English Sound-Symbol Correspondences

Traditional English spelling is complicated.  Many defenders of traditional spelling seem unaware of the full extent of its complexity.  With the help of the FEWL dictionary and a good bit of programming, I've put together some tables showing just how complicated the relationship between spelling and pronunciation is.  These tables are based on the 30,000 FEWL dictionary - using a larger word list would of course change the results (and not by making them simpler).

There are four tables, described here.  I recommend you read the detailed explanations below before following the links.

  1. A table of phonograms and their pronunciations, sorted by spelling.

  2. A table of English sounds and their spellings, sorted by pronunciation.

  3. A table of phonograms and their pronunciations, sorted by unweighted frequency, that is, the frequency of their occurrence in the set of words in the FEWL word list.

  4. A table of phonograms and their pronunciations, sorted by weighted frequency, that is, the estimated frequency of their occurrence in English text.

Because a number of compromises and shortcuts have been made in building these tables, they should be regarded as quite approximate.

The pronunciations represented in the table are based on the consensus of three major dictionaries, as discussed on the FEWL page.  (The alternate pronunciations for the FEWL signature words (listed here) were not used.)  The word frequencies were taken from a word frequency list based on the British National Corpus, as documented on this site.  This list has some flaws, such as not including frequencies for contractions, but I haven't yet found anything better.  Especially annoying is the fact that the pronunciations are American, while the word frequencies are based on British sources.  Even with these caveats, I believe these tables to be accurate enough in their broad outlines.

Each table has five columns, arranged differently from one table to the next.  The column headed "Trad Spelling" contains a phonogram from traditional English spelling, or the symbol ~ for the occasional cases where a pronounced sound is omitted from a word's spelling.  Some phonograms end with the notation _e, which indicates that the symbol is followed by a single consonant (except when _e follows the letter r, in which case the r is the consonant) and a silent e.  The column headed "FLOSS (Phonemic)" contains a representation of a sound in the FLOSS spelling system.  There are a few extensions to FLOSS for this purpose, described in the next paragraph.  This column also uses the symbol ~, to indicate a phonogram with no corresponding sound, that is, one or more silent letters.  The column headed "Unweighted frequency" contains the number of times the phonogram/sound pair occurs in the FEWL word list.  The column headed "Weighted frequency" contains a scaled indication of the frequency of the pair in the BNC frequency list.  The figure listed is the number of occurences divided by 16 (which makes the weighted and unweighted frequencies somewhat comparable).  Pairs whose frequencies display as - do not occur in the BNC list.  The column headed "Example" contains one or more sample words for the phonogram and sound, selected at random by the programs which generated the tables.  Because the words were selected randomly, some of them may be unfamiliar or afflicted with multiple pronunciations.  This is regrettable, but a more hands-on selection of example words didn't seem practical.

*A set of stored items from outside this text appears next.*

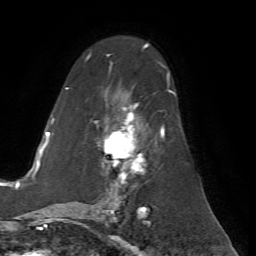
Breast MRI (dynamic contrast-enhanced), one axial slice; slice 39 of 72 in the series (ordered by position); cropped to one breast; dynamic contrast-enhanced series, time point 2 of 7 at this slice position (early post-contrast); 1.5 T; TE 4.2 ms, TR 8.7 ms; 256 × 256 image matrix, field of view 180 × 180 mm. Female patient.
Outlined on this slice (semi-automatic segmentation, software-assisted and operator-edited):
- enhancing-tissue mask used for the functional tumour volume (all voxels passing the contrast-enhancement thresholds inside the analysis volume; usually the tumour): bounding box [x1, y1, x2, y2] px = [65, 55, 176, 200]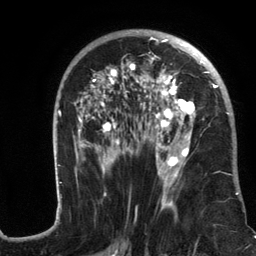
Breast MRI (dynamic contrast-enhanced), one axial slice. Position 72 of 134 along the scan axis. Cropped to one breast. Dynamic contrast-enhanced series, time point 2 of 6 at this slice position (early post-contrast). 3 T. TE 2.8 ms, TR 7.3 ms. 256 × 256 image matrix, field of view 180 × 180 mm. Female patient.
Structures marked on this image (semi-automatically segmented with operator editing):
- enhancing-tissue mask used for the functional tumour volume (all voxels passing the contrast-enhancement thresholds inside the analysis volume; usually the tumour): box from (x=56, y=31) to (x=239, y=217) px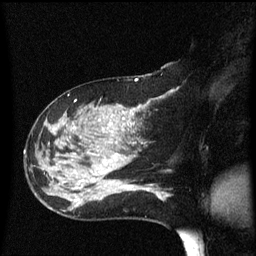
Breast MRI (dynamic contrast-enhanced), one sagittal slice; slice 27 of 60 in the series (ordered by position); dynamic contrast-enhanced series, image 2 of 3 at this slice position (ordered by acquisition); 1.5 T; TE 4.2 ms, TR 8.4 ms; 2.2 mm slice thickness; 256 × 256 image matrix, field of view 200 × 200 mm. Patient: female, 47 years.
Structures marked on this image (semi-automatic segmentation, software-assisted and operator-edited):
- analysis volume of interest (the breast-tissue region the enhancement analysis was run in; not a lesion): bounding box (x1, y1, x2, y2) in pixels: (28, 97, 149, 206)
- tumour enhancement mask (voxels above the 70 % enhancement threshold inside the analysis volume of interest): (64, 107, 141, 189)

The FLOSS spelling in the tables is augmented in the following ways.

  1. FLOSS uses the symbol $ to indicate the plural ending, regardless of its pronunciation.  The tables use the spelling $ when pronounced /z/, and the spelling ß when pronounced /s/.

  2. FLOSS uses the symbol þ to indicate the past tense ending, regardless of its pronunication.  The tables use the spelling þ when pronounced /t/, and the spelling ð when pronounced /d/.

  3. The notation =#, where # represents any letter, indicates an initial letter, pronounced as the letter name, as in the words T-shirt and Xmas.

Note that FLOSS makes some non-phonemic distinctions, based on stress, morphemics and the corresponding British (RP) pronunciation.  I believe this makes it more, not less, useful in this context.  A previous version of these tables also treated the vowel sound of new different from that of crew, based on the distinction in British pronunciation.  I've concluded that making this distinction was more confusing than helpful, and so it has been removed.

Certain very common words (a, an, and, for, of, to, into) were assumed to have their weak (unstressed) pronunciation.  The word the is represented in both its strong and weak form.  Because these words are so very common, the effect is to substantially increase the frequency of schwa spellings compared to those that would result if the strong forms had been assumed.

The word frequency data from which these tables were compiled can be downloaded here.  The original BNC data has been rearranged and manipulated to a certain extent, with presumably some loss in accuracy.